## Written task
Reproduce every one of the items below word for word, changing nothing.

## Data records
**********

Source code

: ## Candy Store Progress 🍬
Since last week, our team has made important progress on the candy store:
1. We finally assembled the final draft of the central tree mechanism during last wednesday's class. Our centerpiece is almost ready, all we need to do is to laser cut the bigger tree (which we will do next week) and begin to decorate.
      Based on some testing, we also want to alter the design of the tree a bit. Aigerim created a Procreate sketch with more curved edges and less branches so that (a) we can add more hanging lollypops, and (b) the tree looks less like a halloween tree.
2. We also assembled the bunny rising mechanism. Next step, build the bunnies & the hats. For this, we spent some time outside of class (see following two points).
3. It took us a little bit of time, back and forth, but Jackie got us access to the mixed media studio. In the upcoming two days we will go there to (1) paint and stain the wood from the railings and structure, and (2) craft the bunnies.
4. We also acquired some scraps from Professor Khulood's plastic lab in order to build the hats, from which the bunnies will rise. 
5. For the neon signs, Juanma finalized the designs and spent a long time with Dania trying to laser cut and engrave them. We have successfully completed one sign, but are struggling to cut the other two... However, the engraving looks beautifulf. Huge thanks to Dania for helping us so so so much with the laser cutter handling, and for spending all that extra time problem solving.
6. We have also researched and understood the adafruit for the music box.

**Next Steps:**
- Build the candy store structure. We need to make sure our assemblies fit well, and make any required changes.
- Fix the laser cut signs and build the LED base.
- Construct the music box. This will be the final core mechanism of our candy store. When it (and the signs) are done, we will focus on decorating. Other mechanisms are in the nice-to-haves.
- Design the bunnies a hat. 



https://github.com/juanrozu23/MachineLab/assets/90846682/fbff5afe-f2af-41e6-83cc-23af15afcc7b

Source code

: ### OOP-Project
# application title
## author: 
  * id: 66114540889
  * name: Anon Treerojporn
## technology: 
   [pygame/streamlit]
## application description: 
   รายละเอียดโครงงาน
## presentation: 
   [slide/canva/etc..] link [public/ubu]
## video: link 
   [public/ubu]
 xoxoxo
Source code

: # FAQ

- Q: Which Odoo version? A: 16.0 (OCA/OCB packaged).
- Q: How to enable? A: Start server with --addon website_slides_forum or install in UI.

**********

## Solution
Source code

: ## Candy Store Progress 🍬
Since last week, our team has made important progress on the candy store:
1. We finally assembled the final draft of the central tree mechanism during last wednesday's class. Our centerpiece is almost ready, all we need to do is to laser cut the bigger tree (which we will do next week) and begin to decorate.
      Based on some testing, we also want to alter the design of the tree a bit. Aigerim created a Procreate sketch with more curved edges and less branches so that (a) we can add more hanging lollypops, and (b) the tree looks less like a halloween tree.
2. We also assembled the bunny rising mechanism. Next step, build the bunnies & the hats. For this, we spent some time outside of class (see following two points).
3. It took us a little bit of time, back and forth, but Jackie got us access to the mixed media studio. In the upcoming two days we will go there to (1) paint and stain the wood from the railings and structure, and (2) craft the bunnies.
4. We also acquired some scraps from Professor Khulood's plastic lab in order to build the hats, from which the bunnies will rise. 
5. For the neon signs, Juanma finalized the designs and spent a long time with Dania trying to laser cut and engrave them. We have successfully completed one sign, but are struggling to cut the other two... However, the engraving looks beautifulf. Huge thanks to Dania for helping us so so so much with the laser cutter handling, and for spending all that extra time problem solving.
6. We have also researched and understood the adafruit for the music box.

**Next Steps:**
- Build the candy store structure. We need to make sure our assemblies fit well, and make any required changes.
- Fix the laser cut signs and build the LED base.
- Construct the music box. This will be the final core mechanism of our candy store. When it (and the signs) are done, we will focus on decorating. Other mechanisms are in the nice-to-haves.
- Design the bunnies a hat. 



https://github.com/juanrozu23/MachineLab/assets/90846682/fbff5afe-f2af-41e6-83cc-23af15afcc7b

Source code

: ### OOP-Project
# application title
## author: 
  * id: 66114540889
  * name: Anon Treerojporn
## technology: 
   [pygame/streamlit]
## application description: 
   รายละเอียดโครงงาน
## presentation: 
   [slide/canva/etc..] link [public/ubu]
## video: link 
   [public/ubu]
 xoxoxo
Source code

: # FAQ

- Q: Which Odoo version? A: 16.0 (OCA/OCB packaged).
- Q: How to enable? A: Start server with --addon website_slides_forum or install in UI.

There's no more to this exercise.